■ What the task asks ■
Starting at the line that contains "M301 380 320" and ending at the line that contains "M474 740 546", the lines below are to be given again exactly, with nothing added.

■ Entries taken from a collection ■
Content starts

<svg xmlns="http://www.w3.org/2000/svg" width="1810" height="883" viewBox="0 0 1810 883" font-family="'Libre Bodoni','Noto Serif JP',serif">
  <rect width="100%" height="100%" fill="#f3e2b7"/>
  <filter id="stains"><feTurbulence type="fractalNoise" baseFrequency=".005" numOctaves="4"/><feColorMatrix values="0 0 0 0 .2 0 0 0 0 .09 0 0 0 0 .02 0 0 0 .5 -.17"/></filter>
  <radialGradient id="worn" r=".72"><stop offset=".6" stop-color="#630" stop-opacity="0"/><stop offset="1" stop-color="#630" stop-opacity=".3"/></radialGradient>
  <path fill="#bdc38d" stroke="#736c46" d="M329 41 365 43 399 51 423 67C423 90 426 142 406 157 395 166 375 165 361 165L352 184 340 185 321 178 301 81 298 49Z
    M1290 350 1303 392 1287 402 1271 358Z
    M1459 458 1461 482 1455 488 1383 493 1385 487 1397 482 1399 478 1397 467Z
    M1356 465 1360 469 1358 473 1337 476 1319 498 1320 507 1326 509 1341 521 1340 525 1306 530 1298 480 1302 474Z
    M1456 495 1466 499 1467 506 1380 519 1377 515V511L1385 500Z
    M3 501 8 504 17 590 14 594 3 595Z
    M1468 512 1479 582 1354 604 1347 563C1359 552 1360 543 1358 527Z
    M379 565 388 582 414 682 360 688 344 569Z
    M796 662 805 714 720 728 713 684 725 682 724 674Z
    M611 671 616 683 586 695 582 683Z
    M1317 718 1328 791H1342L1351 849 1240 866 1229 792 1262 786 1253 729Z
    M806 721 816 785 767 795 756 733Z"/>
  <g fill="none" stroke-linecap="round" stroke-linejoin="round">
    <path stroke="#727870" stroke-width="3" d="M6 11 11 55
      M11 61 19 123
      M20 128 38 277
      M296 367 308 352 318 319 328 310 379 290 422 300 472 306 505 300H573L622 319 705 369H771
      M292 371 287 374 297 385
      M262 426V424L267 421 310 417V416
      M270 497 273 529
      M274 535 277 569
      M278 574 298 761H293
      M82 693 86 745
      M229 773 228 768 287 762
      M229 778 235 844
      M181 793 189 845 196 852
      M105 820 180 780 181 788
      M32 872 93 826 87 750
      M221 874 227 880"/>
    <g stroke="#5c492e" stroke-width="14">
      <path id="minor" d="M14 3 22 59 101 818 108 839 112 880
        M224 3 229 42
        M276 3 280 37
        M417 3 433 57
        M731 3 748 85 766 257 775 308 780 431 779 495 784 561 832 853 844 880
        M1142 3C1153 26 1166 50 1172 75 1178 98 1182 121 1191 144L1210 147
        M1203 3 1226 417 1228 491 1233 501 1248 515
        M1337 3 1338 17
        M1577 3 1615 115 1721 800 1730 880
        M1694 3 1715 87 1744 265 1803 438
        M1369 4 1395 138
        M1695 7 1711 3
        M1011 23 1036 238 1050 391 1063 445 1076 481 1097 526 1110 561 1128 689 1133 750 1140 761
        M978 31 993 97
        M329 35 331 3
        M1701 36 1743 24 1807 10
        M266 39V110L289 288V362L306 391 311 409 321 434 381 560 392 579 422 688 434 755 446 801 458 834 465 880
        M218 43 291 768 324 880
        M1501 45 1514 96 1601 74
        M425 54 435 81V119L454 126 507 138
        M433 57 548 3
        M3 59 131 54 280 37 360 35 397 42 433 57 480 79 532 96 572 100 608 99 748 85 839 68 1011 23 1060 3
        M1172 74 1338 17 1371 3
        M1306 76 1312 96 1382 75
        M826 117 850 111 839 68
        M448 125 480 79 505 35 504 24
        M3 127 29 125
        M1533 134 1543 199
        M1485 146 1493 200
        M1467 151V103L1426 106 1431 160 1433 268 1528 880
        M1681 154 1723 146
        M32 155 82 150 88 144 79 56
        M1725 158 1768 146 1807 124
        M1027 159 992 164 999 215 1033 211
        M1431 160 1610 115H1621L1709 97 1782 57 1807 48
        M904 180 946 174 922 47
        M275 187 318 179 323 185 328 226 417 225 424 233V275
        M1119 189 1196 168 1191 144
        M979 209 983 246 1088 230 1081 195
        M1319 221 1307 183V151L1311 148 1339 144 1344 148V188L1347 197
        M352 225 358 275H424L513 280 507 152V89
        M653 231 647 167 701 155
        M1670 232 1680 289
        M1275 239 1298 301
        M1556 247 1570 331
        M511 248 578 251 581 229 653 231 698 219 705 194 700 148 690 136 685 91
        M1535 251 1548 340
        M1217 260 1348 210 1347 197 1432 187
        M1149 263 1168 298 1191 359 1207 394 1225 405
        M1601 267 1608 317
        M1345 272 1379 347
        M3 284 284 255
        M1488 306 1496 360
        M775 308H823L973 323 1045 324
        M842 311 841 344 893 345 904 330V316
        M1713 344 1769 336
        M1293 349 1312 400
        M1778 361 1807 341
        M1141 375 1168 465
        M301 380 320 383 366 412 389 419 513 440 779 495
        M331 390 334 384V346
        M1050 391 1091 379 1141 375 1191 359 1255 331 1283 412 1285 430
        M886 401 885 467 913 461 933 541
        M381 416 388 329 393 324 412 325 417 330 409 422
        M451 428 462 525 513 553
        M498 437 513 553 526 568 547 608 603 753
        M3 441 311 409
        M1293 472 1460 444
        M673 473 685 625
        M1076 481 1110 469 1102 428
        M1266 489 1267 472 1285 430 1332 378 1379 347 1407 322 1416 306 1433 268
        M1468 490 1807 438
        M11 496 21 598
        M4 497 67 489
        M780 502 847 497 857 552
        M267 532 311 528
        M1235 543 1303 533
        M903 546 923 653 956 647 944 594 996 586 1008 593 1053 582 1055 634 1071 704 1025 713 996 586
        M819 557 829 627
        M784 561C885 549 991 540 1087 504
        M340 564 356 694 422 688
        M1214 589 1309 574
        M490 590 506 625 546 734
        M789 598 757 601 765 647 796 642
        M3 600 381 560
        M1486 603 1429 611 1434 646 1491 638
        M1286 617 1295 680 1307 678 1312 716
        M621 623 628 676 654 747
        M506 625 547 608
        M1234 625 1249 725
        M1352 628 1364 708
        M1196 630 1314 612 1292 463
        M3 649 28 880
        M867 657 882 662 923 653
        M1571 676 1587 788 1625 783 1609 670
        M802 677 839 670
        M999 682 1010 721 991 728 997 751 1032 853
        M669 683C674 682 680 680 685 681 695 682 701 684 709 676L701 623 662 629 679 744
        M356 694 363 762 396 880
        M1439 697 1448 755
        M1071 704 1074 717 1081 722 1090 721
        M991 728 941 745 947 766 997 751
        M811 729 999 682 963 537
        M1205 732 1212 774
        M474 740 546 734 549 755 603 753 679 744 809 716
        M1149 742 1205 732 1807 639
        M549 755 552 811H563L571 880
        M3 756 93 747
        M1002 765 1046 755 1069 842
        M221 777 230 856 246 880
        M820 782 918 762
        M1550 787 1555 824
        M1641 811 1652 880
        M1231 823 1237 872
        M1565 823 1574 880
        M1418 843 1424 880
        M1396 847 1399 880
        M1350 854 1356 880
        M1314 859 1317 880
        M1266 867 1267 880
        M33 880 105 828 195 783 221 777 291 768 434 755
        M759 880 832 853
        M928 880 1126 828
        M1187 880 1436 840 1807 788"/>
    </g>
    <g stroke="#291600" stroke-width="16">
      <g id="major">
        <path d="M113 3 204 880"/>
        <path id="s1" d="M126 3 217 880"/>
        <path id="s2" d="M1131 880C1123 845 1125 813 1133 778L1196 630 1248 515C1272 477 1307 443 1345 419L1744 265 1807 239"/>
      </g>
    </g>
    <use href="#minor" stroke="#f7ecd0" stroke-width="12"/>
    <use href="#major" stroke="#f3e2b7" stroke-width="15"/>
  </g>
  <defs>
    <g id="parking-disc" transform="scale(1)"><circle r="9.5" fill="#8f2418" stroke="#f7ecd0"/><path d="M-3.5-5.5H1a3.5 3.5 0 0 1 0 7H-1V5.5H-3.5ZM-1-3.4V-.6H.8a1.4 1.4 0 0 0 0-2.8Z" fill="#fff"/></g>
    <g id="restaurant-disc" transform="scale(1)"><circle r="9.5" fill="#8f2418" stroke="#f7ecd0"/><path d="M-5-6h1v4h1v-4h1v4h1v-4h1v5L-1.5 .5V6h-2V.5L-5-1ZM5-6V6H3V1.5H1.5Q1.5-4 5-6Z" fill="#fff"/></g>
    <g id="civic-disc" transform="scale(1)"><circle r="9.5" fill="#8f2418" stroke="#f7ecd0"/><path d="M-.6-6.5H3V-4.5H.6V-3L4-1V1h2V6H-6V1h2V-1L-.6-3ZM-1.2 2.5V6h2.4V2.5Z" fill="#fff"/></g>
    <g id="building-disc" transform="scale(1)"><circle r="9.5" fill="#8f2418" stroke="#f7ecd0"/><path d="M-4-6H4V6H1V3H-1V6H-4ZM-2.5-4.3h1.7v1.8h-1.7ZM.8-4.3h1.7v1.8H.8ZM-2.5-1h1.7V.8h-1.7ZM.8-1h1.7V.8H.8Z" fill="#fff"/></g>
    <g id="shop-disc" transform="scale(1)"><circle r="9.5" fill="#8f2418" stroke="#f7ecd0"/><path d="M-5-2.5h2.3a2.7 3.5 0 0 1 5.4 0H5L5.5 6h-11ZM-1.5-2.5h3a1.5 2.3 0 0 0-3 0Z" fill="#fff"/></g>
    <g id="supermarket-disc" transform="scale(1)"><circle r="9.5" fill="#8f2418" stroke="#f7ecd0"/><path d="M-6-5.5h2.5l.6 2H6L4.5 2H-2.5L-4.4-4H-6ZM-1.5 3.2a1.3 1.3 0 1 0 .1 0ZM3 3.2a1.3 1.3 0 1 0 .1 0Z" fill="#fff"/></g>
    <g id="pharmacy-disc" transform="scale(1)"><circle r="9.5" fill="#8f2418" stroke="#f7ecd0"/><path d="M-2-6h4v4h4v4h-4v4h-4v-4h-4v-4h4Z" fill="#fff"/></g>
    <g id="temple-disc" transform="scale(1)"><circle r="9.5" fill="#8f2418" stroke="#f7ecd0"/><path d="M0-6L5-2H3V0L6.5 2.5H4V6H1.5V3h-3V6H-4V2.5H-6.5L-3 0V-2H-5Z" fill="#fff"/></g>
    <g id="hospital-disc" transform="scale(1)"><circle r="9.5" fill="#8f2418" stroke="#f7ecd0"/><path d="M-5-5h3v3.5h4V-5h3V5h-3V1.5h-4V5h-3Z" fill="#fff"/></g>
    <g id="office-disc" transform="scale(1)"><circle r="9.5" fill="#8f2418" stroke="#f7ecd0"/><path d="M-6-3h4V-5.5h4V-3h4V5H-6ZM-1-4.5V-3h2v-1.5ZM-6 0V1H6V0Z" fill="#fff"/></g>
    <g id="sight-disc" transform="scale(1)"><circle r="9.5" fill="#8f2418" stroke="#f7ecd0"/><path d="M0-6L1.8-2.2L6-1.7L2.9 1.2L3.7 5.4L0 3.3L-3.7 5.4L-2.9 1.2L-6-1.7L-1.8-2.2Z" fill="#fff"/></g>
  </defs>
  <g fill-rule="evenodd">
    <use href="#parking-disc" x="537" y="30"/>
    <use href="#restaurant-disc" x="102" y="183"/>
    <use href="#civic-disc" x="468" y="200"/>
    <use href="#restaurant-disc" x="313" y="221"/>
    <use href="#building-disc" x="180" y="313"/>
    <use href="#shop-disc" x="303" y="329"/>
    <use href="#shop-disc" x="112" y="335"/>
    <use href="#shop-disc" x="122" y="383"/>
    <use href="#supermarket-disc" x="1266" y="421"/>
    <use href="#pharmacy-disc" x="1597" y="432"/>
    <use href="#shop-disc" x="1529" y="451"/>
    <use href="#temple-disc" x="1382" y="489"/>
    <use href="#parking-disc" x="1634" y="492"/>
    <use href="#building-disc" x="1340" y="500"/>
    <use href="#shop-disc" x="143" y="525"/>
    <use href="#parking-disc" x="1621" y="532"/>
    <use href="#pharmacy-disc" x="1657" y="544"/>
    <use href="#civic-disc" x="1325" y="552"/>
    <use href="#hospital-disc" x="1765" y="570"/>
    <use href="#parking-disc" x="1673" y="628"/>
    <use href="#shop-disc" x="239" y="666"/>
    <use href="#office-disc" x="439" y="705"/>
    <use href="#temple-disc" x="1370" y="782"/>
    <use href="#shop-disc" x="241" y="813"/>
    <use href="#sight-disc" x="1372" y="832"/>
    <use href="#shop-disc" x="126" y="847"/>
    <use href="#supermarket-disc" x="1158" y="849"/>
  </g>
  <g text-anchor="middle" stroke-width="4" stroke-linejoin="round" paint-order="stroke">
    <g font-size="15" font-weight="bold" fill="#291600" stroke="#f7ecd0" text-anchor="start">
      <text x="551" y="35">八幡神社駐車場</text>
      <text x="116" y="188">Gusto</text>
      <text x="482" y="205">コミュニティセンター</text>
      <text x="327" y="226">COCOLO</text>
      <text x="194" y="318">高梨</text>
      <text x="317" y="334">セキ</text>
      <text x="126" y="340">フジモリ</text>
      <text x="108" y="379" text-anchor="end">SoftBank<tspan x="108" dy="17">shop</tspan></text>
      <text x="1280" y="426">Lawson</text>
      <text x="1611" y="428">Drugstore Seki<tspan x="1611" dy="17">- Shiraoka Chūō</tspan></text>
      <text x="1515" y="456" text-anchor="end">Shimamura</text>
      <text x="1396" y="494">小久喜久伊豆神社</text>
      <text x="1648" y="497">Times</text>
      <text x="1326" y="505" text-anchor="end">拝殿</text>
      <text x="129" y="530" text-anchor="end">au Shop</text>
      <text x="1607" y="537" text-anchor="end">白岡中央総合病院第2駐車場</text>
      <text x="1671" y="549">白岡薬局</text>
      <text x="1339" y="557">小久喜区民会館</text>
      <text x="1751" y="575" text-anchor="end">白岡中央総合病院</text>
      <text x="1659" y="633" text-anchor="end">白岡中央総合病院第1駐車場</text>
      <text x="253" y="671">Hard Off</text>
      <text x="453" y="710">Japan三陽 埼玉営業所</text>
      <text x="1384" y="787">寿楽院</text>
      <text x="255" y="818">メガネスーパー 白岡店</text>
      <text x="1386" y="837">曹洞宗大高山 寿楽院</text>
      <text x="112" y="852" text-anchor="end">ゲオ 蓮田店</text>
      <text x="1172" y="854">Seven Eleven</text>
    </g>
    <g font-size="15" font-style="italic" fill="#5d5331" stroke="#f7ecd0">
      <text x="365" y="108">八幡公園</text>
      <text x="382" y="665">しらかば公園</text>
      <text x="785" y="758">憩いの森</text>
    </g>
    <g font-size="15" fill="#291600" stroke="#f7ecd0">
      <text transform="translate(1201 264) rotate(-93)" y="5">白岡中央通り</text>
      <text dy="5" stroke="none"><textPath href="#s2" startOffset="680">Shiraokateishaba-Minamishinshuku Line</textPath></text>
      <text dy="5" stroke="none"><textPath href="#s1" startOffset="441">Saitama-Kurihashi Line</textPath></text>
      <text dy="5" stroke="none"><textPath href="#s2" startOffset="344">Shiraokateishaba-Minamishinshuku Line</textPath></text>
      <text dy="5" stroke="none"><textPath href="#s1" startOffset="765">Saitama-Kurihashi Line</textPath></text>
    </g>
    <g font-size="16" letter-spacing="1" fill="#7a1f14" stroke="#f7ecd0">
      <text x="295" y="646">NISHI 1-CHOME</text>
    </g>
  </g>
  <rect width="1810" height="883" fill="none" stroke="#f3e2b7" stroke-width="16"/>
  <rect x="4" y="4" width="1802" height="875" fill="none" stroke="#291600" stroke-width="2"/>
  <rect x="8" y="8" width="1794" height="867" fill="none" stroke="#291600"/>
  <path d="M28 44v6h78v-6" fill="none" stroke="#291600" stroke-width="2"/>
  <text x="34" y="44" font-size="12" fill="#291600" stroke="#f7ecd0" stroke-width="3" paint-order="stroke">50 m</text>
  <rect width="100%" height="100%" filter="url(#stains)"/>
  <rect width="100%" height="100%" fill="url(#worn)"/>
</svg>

Content ends

■ Worked solution ■
        M301 380 320 383 366 412 389 419 513 440 779 495
        M331 390 334 384V346
        M1050 391 1091 379 1141 375 1191 359 1255 331 1283 412 1285 430
        M886 401 885 467 913 461 933 541
        M381 416 388 329 393 324 412 325 417 330 409 422
        M451 428 462 525 513 553
        M498 437 513 553 526 568 547 608 603 753
        M3 441 311 409
        M1293 472 1460 444
        M673 473 685 625
        M1076 481 1110 469 1102 428
        M1266 489 1267 472 1285 430 1332 378 1379 347 1407 322 1416 306 1433 268
        M1468 490 1807 438
        M11 496 21 598
        M4 497 67 489
        M780 502 847 497 857 552
        M267 532 311 528
        M1235 543 1303 533
        M903 546 923 653 956 647 944 594 996 586 1008 593 1053 582 1055 634 1071 704 1025 713 996 586
        M819 557 829 627
        M784 561C885 549 991 540 1087 504
        M340 564 356 694 422 688
        M1214 589 1309 574
        M490 590 506 625 546 734
        M789 598 757 601 765 647 796 642
        M3 600 381 560
        M1486 603 1429 611 1434 646 1491 638
        M1286 617 1295 680 1307 678 1312 716
        M621 623 628 676 654 747
        M506 625 547 608
        M1234 625 1249 725
        M1352 628 1364 708
        M1196 630 1314 612 1292 463
        M3 649 28 880
        M867 657 882 662 923 653
        M1571 676 1587 788 1625 783 1609 670
        M802 677 839 670
        M999 682 1010 721 991 728 997 751 1032 853
        M669 683C674 682 680 680 685 681 695 682 701 684 709 676L701 623 662 629 679 744
        M356 694 363 762 396 880
        M1439 697 1448 755
        M1071 704 1074 717 1081 722 1090 721
        M991 728 941 745 947 766 997 751
        M811 729 999 682 963 537
        M1205 732 1212 774
        M474 740 546 734 549 755 603 753 679 744 809 716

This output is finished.